I can't say that I have ever spent much time worrying about people who didn't seem to like me. Yes, when I was a child, I was more sensitive to that. There have also been a few times along the way that I've been surprised by realizing someone did not like me. I liked someone fine and thought they liked me, as well, only to discover in some abrupt or unexpected way that I was wrong. I'm not saying it doesn't sting. Sure it stings! I think all rejection stings at least a little.
I'm just saying that I don't spend loads of time resenting them not liking me, or feeling sorry for me that they don't like me or even wondering why they don't like me.
Still, if I do have a hunch or know for sure the "why", I'm not an idiot. I think about it a little, if only to determine if it means I have been insufficient in some way as a friend. Occasionally, you can see something in yourself you'd like to change, if for no other reason so as to be a better person, maybe a better friend the next time. Certainly, if no one seems to like a person at all, then it is quite likely that person needs to make some major changes in their attitudes and actions.

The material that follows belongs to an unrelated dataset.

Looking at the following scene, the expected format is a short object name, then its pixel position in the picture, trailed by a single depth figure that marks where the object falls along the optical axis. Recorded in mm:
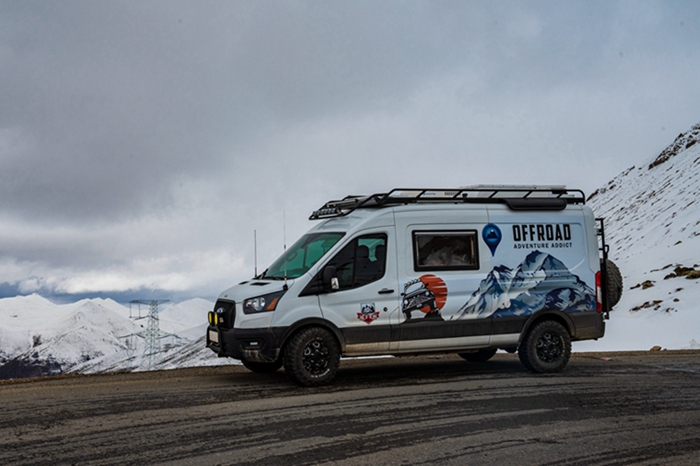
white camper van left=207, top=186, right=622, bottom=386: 9359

Many times, more often I think, it is about nothing one can really change. Or more specifically, about something I wouldn't even want to change. What I mean is, we all have distinct personalities, likes and dislikes. Sometimes you meet someone and things just "click" with them. You find you share so much of the same interests and viewpoints. You find their humor delightful, they find you to be a good listener. Things like that. Sometimes, that chemistry just doesn't exist between two people, even try as they might. Then there are those who are snobbish or have some preconceived idea of who and what all their friends should be. These people aren't worth the time it takes to forget them. And there are the ones who dream up ideas and reasons to be jealous or resentful of you. They are trapped in a cycle of never really knowing or appreciating anyone.
The people we love, many times can be some of the folks we like the most. Some may not be. But an investment into any relationship where love abounds is a good, solid investment. Love forgives a multitude of sins. Love joins us in our sorrows, and rejoices with us in our wins.
Do you find yourself worrying yourself sick when someone doesn't like you? Have you ever seen someone had a good reason for not liking you?